In this blog I begin to discuss dollars and sense.
“The legislative text (“Medicare for All” proposal) won’t include a financing plan. Opponents of a single-payer system say it would require major tax increases and cost more than $30 trillion in its first decade. Supporters say it would save money by reducing the expected pace of U.S. health-care spending. Funding options include a so-called wealth tax and increasing the marginal tax rate.” (1)
If the critics indicate “major tax increases” equal $30 trillion/10 years, then the average yearly cost of a one- party payor system would be $3.0 trillion/year. How does this compare with our current total healthcare cost? U.S. health care spending grew 3.9 percent in 2017, reaching $3.5 trillion or $10,739 per person. Updated estimate for 2018 is $11,121 per person. (2) As a share of the nation’s Gross Domestic Product, health spending accounted for 17.9 percent. (3) That would be $3.65 trillion per year. (2) Still looks like the critic’s best estimate of cost would be less than what we are currently spending now on a yearly basis.

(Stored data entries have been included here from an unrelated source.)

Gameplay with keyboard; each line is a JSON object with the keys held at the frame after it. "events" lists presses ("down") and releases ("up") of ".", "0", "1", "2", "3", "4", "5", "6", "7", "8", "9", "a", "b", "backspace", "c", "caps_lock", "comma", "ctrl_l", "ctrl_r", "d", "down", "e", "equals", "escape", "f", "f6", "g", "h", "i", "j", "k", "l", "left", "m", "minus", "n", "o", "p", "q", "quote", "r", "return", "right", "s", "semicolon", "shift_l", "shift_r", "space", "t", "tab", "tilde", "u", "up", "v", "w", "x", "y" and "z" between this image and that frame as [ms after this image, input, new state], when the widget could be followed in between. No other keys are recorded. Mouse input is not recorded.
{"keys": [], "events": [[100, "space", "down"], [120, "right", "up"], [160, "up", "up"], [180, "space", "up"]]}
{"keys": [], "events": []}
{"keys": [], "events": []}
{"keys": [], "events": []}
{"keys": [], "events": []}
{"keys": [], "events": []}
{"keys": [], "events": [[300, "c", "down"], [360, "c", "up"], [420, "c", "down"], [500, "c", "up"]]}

I would remind you of the 28 evidence-based articles (4) available to support the ROI (return on investment) when it comes to the net impact on deficit reduction and the viability of the plan in terms of dollars and cents. The Political Economic Research Institute of the University of Massachusetts-Amherst anticipates that households and private businesses overall would pay 9.6 percent less on healthcare than they do today. (5) How would that come about?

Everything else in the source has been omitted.